Quant à l’accusation de refranciser la graphie du créole et de nous couper des créolophones non francophones, elle est parfaitement infondée. Les nouveaux ajustements graphiques proposés par Jean Bernabé vont dans le sens exactement inverse et je ne prendrai que deux exemples:

  • la suppression de l’accent sur le «e» dans des mots comme «solèy», «boutèy» etc…(désormais écrits «soley», «boutey»), nous rapproche de nos cousins de l’Océan Indien lesquels prononcent ces mêmes mots avec un «é»: «soléy», «boutéy». En enlevant l’accent, chacun (Antillo-Guyanais et Océanindien) prononce spontanément selon son propre dialecte puisque jamais un Antillo-Guyanais ne lira «soley» avec un «é». Il prononcera toujours avec un «è».
  • la suppression de l’accent sur le «o» dans des mots comme «lapòt», «bòt» etc…(désormais écrits «lapot», «bot») s’appuie exactement sur le même principe de rapprochement avec l’Océan Indien où on prononce ces mêmes mots avec un «o» fermé.
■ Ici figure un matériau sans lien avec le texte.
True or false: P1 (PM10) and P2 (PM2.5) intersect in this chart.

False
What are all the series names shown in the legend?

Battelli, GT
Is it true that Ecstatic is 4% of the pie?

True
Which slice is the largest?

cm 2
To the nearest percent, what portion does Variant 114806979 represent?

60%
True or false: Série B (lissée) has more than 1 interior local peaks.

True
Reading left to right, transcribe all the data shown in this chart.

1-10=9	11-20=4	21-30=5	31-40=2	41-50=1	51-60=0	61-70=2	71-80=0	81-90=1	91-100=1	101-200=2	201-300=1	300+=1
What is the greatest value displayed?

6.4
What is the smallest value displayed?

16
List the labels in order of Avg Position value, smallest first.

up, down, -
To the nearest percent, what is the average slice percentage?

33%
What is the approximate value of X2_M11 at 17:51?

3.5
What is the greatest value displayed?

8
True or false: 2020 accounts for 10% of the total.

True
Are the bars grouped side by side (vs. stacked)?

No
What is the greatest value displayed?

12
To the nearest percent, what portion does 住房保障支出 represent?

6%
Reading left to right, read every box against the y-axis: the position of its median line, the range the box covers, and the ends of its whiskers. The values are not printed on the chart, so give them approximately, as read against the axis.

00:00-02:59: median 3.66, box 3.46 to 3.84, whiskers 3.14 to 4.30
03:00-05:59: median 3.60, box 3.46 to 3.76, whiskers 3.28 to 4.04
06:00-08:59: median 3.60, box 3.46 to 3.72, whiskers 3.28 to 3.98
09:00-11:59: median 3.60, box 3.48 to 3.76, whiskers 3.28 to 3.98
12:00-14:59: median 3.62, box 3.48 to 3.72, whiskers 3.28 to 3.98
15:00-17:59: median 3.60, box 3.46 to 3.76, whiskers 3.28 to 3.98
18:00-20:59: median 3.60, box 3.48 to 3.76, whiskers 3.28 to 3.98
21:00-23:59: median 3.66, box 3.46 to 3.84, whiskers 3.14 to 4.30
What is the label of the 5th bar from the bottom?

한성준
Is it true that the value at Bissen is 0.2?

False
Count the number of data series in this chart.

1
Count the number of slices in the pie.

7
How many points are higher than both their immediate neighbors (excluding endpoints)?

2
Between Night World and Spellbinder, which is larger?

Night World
En enlevant l’accent, chacun prononce spontanément selon la prononciation en vigueur dans son dialecte.

Où ces messieurs voient-ils une trahison? une francisation de la graphie du créole? D’autant que les deux exemples que je viens de prendre ne sont qu’une infime partie du nouvel apport bernabéen, l’essentiel de son ouvrage explicitant les règles d’écriture des mots composés extrêmement nombreux en créole. Exemple, faut-il écrire:

  • met-a-manyok
  • met a manyok
  • metamanyok

Ou encore «né vè d maten» , «né-vè-d-maten» ou carrément «névedmaten». Cela, personne n’y avait vraiment réfléchi avant Bernabé et personne n’avait proposé des règles fondées sur des analyses scientifiques.

Avant d’accuser les gens de trahison ou de je ne sais quoi, nos fétichistes (qui n’ont jamais rien produit eux-mêmes soit dit en passant) devraient d’abord lire nos publications et en discuter d’abord sur un plan scientifique. Car si nous ne nions pas qu’une graphie comporte un aspect idéologique, comme tout fait social d’ailleurs, nous disons que cet aspect doit être discuté dans un second temps. Il ne doit pas être posé en préalable. Sinon on retombe dans Jadnov.